Creative Freedom is a term that gets thrown around a lot. In the artistic and advertising worlds people tend to talk about creativity and freedom as though the words are more or less interchangeable. "Be creative with it" one might say. "You've got complete freedom here." At best, the assumption is that when we are free to do what we want we are creative. However, creativity and freedom do not mean the same thing, and they don't always go together. In fact, I think many times the two realities can be rather antithetical to one another. It almost makes the term creative freedom an oxymoron—almost.
They don't mean the same thing.
That's a pretty bold claim, so let me try to ease you into what I mean. Let's start with dispelling the inference that the two words mean the same thing.
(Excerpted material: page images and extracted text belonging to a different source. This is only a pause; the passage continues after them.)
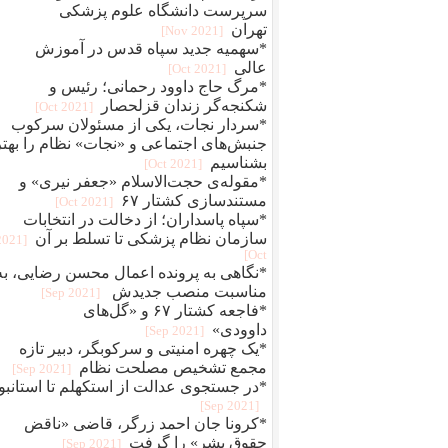
سرپرست دانشگاه علوم پزشکی
تهران
[2021 Nov]
*سهمیه جدید سپاه قدس در آموزش
عالی
[2021 Oct]
*مرگ حاج داوود رحمانی؛ رئیس و
شکنجه‌گر زندان قزلحصار
[2021 Oct]
*سردار نجات، یکی از مسئولان سرکوب
جنبش‌های اجتماعی و «نجات» نظام را بهتر
بشناسیم
[2021 Oct]
*مقوله‌ی حجت‌الاسلام «جعفر نیری» و
مستند‌سازی کشتار ۶۷
[2021 Oct]
*سپاه پاسداران؛ از دخالت در انتخابات
سازمان نظام پزشکی تا تسلط بر آن
[2021
Oct]
*نگاهی به پرونده اعمال محسن رضایی، به
مناسبت منصب جدیدش
[2021 Sep]
*فاجعه کشتار ۶۷ و «گل‌های
داوودی»
[2021 Sep]
*یک چهره‌‌ امنیتی و سرکوبگر، دبیر تازه
مجمع تشخیص مصلحت نظام
[2021 Sep]
*در جستجوی عدالت از استکهلم تا استانبو
[2021 Sep]
*کرونا جان احمد زرگر، قاضی «ناقض
حقوق بشر» را گرفت
[2021 Sep]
The word Creative means having the quality of creating. That's not a very helpful definition though. The word Create means to bring into being something that is unique that wouldn't ordinarily develop naturally. This gets much closer to what we usually mean when we say it. When we say creative we usually mean something different, something that makes us go, "I wouldn't have thought of that."
The word Freedom means the state of being free. This is almost as unhelpful as the first definition, but being free contrasts being confined or restrained. This agrees with the sentiment of the normal use of the word as well. When we say freedom (in the creative context) we mean something autonomous, something that "can do whatever it wants."
They don't always go together.
I have a creative job. I create things for a living. I bring things into being that would not have otherwise ordinarily developed naturally. I come up with things that my clients can't or won't come up with on their own. People assume that because my job is creative that I have a lot of freedom in my job. That's simply not true. I don't have a boss; I have hundreds of them, and they decide everyday whether or not they will pay me. I have deadlines, guidelines, standards, requirements, trends and even preferences constraining all of my projects. On any given project, I only get to have my way with about a third of it because my client and their clients must be considered as well. I am and must be creative, but I am not and cannot very often be free.
When I am free, when I do get to do whatever I want, I am usually not very creative. Creativity is hard work; it is mentally and physically taxing. To be creative for a living—as something you have to do—you must take time to recuperate when you get a chance to do something that you want to do. I don't paint nearly as often as I once did. I don't write nearly as often as I once did. Why? Because when I am free to do what I want, I just want to read or play with my kids or wrestle with my dog or talk to my wife. These things aren't creative per se, but they replenish and inspire me for the next day of necessary creativity. When I am free, I do the things that revive the soul rather than things that express the soul. When I am free, I am not often creative.
Even when they do, they don't.
My college days were a time of heightened freedom and creativity. I was free to do what I wanted whenever I wanted (which is why I went to class so seldom). I wrote a lot, and I painted a lot, and I drank a lot of coffee. It is easy to assume that my heightened freedom was the cause of my heightened creativity, but nothing could be further from the truth. I painted, not because I was free to do so, but because I absolutely had to paint. The constraint, though self-imposed, was real. I wrote, not because I was free to express myself, but because I would die if I didn't. Even my progress was fueled by constrains rather than freedom. I experimented with different styles and mediums all the time because of the self-imposed constraints of the past. I refused to do the same thing twice.
It seems backwards, doesn't it?
It might seem backwards, but when we truly feel free (the emphasis here is on feel) we tend to be less creative. When we are free, we tend to relax, and creativity is hard work. Necessity, however, makes us work. Restraints demand more creativity. Here is a quick exercise to illustrate the point.
Project A: Tell me about your company.
Guidelines: None.
Deadline: None.
Project B: Tell me about you company.
Guidelines: You may only use one sentence.
Deadline: 5 minutes.
OK, on which one were you more creative? Neither, right? 'Cause you didn't do them—you didn't have to.
Let's pretend that you did do them. Project A would have yielded either a disorganized stream of consciousness or a wrote elevator speech that you have rehearsed time and time again. Project B would have yielded carefully chosen words that are meant to convey and compel more than your normative speech. It would have brought into being a new way of expressing something very old that would not have ordinarily developed naturally. In short, it would have been more creative.